Tuesday, June 9, 2026 Daily Features
"When you realize there is nothing lacking, the whole world belongs to you."
— Lao Tzu

Why Dopamine Isn't the Problem

Why Dopamine Isn't the Problem
The popular concept of a "dopamine detox" rests on a fundamental misunderstanding: dopamine isn't the villain of compulsive behavior, but the engine of all goal-directed action, from scrolling to meditation. Neuroscientist Kent Berridge's research reveals something more useful: there is a crucial difference between wanting (the drive toward something, powered by dopamine) and liking (the actual pleasure of having it, governed by different molecules entirely). Dr. Richie Davidson and Dr.
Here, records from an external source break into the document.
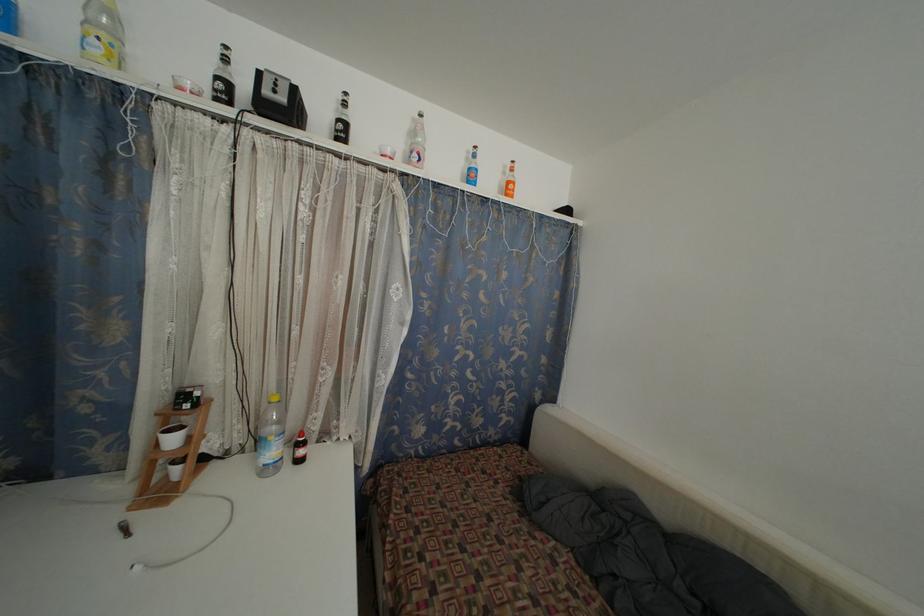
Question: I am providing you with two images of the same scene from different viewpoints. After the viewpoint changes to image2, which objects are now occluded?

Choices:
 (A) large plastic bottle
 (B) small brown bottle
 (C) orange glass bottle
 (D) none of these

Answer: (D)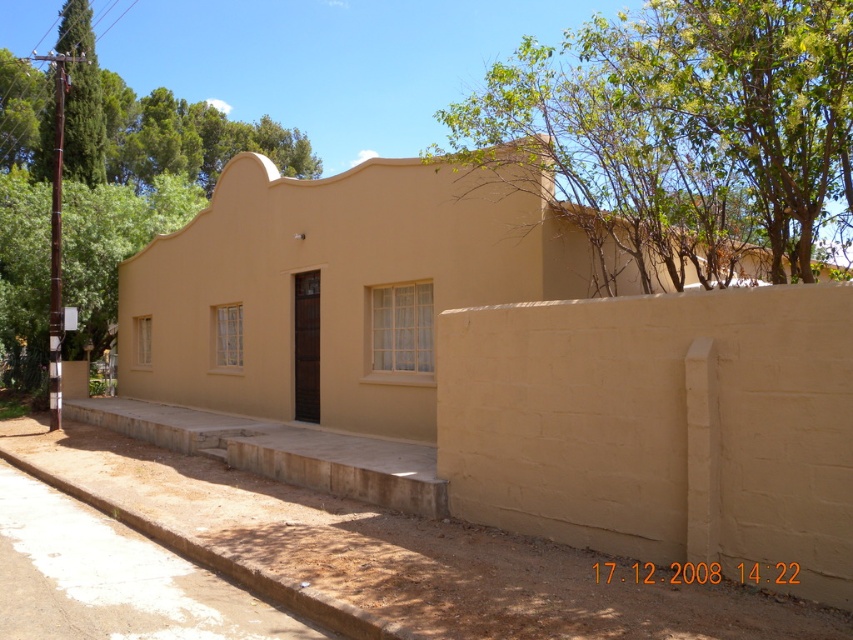
Question: Does green leafy tree at upper right have a greater width compared to brown concrete curb at lower left?

Choices:
 (A) yes
 (B) no

Answer: (A)

Question: Does green leafy tree at upper right have a larger size compared to green textured tree at upper left?

Choices:
 (A) yes
 (B) no

Answer: (A)

Question: Among these points, which one is farthest from the camera?

Choices:
 (A) (564, 307)
 (B) (303, 593)
 (C) (88, 36)
 (D) (270, 150)

Answer: (D)

Question: Considering the real-world distances, which object is closest to the green textured tree at upper left?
Cortland Dahl point out that the problem isn't wanting itself, but what happens when wanting decouples from liking -- when we scroll endlessly not because we're enjoying it, but because we're trapped in "hollow seeking," chasing the next thing that might finally satisfy. Rather than renunciation, what actually helps is what contemplatives call savoring: the learnable skill of lingering in what's already nourishing, whether that's a deep breath or a real conversation, until "you can let go of seeking completely and tune right into the delicious nectar that is always there." You aren't trying to want less -- you're learning to like more.

Be the Change

Today, choose one small moment you'd normally rush through -- your morning coffee, a few bites of lunch, the feeling of a breeze on your face, the sound of birds chirping -- and let yourself linger there for thirty seconds longer than feels natural. Don't try to stop wanting the next thing; just practice receiving what's already in your hands, training the part of you that knows how to be nourished by what is actually present.